> _WHAT IS EXPECTED_
In the entries below, find the string "values" and return each line holding it.

(Saved data entries)
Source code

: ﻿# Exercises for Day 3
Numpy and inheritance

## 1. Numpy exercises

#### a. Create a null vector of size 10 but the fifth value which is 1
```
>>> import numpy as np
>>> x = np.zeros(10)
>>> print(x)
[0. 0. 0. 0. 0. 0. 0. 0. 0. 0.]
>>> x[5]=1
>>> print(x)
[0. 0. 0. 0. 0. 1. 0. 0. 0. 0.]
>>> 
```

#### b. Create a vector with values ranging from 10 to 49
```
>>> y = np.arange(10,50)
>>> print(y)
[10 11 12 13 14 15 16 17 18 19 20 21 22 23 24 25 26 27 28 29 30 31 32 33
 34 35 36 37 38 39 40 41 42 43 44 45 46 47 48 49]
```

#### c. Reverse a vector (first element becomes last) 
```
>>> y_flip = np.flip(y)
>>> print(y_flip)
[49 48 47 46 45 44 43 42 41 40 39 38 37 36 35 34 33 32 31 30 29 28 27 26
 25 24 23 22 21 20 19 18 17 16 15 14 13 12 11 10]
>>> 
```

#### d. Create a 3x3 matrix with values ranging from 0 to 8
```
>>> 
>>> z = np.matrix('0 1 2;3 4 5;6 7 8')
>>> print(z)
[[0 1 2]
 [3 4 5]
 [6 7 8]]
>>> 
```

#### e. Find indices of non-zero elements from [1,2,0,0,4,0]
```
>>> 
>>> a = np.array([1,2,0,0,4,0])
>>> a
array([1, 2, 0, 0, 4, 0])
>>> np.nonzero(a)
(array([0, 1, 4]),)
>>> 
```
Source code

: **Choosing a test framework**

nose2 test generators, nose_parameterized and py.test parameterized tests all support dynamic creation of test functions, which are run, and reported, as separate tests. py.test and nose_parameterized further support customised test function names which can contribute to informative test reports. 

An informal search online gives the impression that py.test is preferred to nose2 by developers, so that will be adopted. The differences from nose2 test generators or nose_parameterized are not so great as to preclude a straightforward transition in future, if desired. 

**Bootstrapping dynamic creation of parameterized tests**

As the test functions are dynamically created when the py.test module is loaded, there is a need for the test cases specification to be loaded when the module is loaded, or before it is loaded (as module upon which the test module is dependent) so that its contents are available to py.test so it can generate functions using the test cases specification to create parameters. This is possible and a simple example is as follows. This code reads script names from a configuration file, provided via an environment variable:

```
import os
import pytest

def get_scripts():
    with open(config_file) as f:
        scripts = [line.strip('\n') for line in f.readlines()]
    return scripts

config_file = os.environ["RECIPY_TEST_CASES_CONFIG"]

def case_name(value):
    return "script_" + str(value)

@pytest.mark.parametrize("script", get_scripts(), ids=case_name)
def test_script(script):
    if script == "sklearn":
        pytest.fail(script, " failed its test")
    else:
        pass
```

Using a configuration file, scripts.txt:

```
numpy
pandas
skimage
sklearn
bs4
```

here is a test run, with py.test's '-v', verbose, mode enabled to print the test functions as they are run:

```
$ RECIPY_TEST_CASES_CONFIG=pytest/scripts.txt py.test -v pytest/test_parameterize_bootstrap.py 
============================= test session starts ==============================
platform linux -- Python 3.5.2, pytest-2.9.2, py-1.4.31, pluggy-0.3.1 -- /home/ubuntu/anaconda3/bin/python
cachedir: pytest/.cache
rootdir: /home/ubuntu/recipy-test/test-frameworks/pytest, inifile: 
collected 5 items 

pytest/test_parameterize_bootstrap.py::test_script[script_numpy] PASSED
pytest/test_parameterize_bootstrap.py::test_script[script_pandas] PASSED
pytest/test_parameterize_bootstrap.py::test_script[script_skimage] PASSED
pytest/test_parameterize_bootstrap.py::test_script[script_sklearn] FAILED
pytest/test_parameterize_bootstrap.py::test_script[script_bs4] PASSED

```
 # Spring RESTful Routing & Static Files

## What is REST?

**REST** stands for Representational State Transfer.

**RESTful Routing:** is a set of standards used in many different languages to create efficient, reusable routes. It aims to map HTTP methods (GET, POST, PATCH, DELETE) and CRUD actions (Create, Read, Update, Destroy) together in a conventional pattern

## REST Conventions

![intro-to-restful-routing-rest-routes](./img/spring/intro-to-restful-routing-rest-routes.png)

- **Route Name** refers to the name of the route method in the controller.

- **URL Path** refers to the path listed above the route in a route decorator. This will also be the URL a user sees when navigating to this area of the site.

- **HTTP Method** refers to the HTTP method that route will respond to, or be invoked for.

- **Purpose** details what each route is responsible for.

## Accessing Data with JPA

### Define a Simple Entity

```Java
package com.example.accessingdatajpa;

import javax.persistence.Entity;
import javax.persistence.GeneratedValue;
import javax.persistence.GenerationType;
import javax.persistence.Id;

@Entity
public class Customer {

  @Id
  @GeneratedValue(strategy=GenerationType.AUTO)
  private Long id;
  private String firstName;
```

> _EXERCISE ANSWER_
#### b. Create a vector with values ranging from 10 to 49
#### d. Create a 3x3 matrix with values ranging from 0 to 8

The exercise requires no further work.